Quattro stelle a dei signori nessuno. Non è la prima volta che azzardiamo un parere così positivo. Ma l'ascolto prolungato di questo disco d'esordio di una band assolutamente sconosciuta, come nel caso dei 
Bellwether lo scorso mese, ci ha letteralmente lasciato di stucco. I 
Deadnecks sono una band anomala. Provengono dalla profonda provincia, sono del Kentucky, di Lexington per la precisione. Il gruppo è formato da 
Karl Richards, autore delle canzoni, 
Skip Bethune, co autore  voce e chitarra acustica, 
Curtis Burch, dobro e slide, 
Kim Berryman, voce, 
Dwight Dunlap, batteria, 
Willie Marshall, basso, 
Jon Mcgee, chitarra elettrica, 
Jeff Yurkowski, tastiere e fisarmonica. Aggiunti 
Will Gilliam e Bob Burriss. 
Deadnecks hanno un suono molto classico che richiama gruppi come 
The Band, con l'uso continuo della fisarmonica ed una serie di ballate che raccolgono influenze ad ampio spettro. Infatti il suono, volutamente caldo e decisamente nostalgico, ha un fascino tale che, già ad un primo ascolto, cattura completamente l'attenzione. Musica coinvolgente, grande gioco di strumenti a corda, fisarmonica in evidenza, belle voci. Un disco adulto, ben suonato, cantato con passione: una sorpresa a tutti gli effetti. Bethune e la Berryman hanno due belle voci, Yurkovski è un polistrumentista di prim'ordine, mentre Burch e Mcgee due chitarristi coi controcoglioni. 
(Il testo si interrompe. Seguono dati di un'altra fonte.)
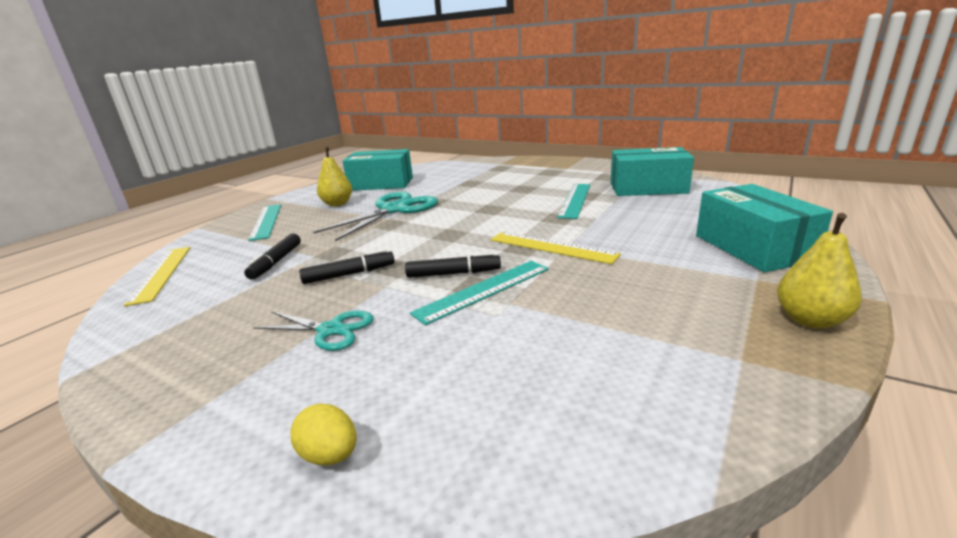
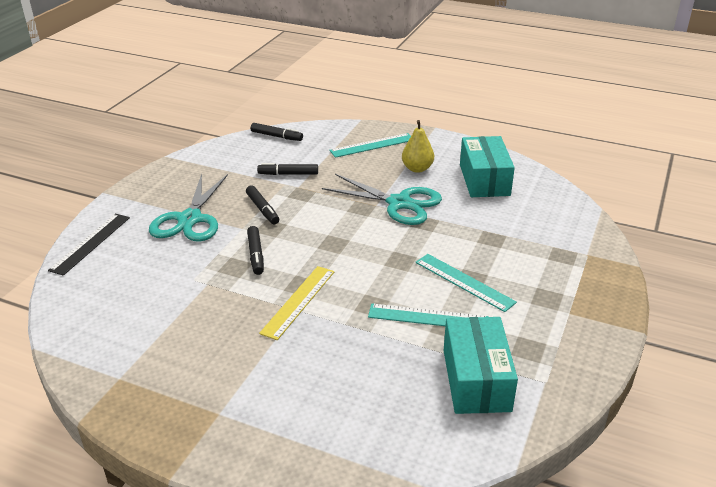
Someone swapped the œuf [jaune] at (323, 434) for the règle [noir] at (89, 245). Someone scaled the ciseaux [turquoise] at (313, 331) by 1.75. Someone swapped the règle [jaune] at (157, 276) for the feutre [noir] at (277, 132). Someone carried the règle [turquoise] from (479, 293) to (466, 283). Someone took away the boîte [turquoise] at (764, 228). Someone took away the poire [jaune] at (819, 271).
Suono molto roots, tra rock e radici, con predilezione per la ballata di stampo classico e per l'uso continuo di melodie piacevoli e coinvolgenti. Quaranta minuti di grande musica che iniziano con 
Burnin' Down, un sapido blues rock di buona fattura. Poi entrano in gioco fisarmonica e slide ed ecco 
Tornados & Trailers, una ballata dai sapori antichi, cantata con trasporto e suonata in modo impeccabile. 
Crystal Marie è più lenta, con la fisarmonica che avvolge la voce ed il dobro che lancia la sua melodia. 
Another Empty Bottle è un country rock pianistico, dalla melodia limpida 
Love and a 45 è più rock, con le chitarre in netta evidenza. 
Torna la fisarmonica ed ecco 
Rosalita, ballata dai sapori speziati, giocata su due voci e dal tempo molto rallentato, ma dotata di una linea melodica moto intensa. 
Shed a Tear, sempre con la fisa presente, è una composizione di stampo classico, abbastanza déjà vu. Poi è la volta di 
El Mariachi, capolavoro del disco, splendida ballata dai colori molto messicani, giocata sulla bella voce di Bethune e sull'espressiva fisarmonica di Yurkovski, mentre un gioco di chitarre avvolge il tutto. L'entrata della doppia voce di Kim da luogo ad un ritornello irresistibile, poi la voce della ragazza diventa protagonista a sua volta. Brano di grande espressività, El Mariachi mostra le qualità di questa band sconosciuta. La veloce 
On My Way, un country rock molto fluido, 
Angeline e l'avvolgente 
Cindy's Waltz, tutta giocata sulla fisarmonica, chiudono un disco di grande qualità.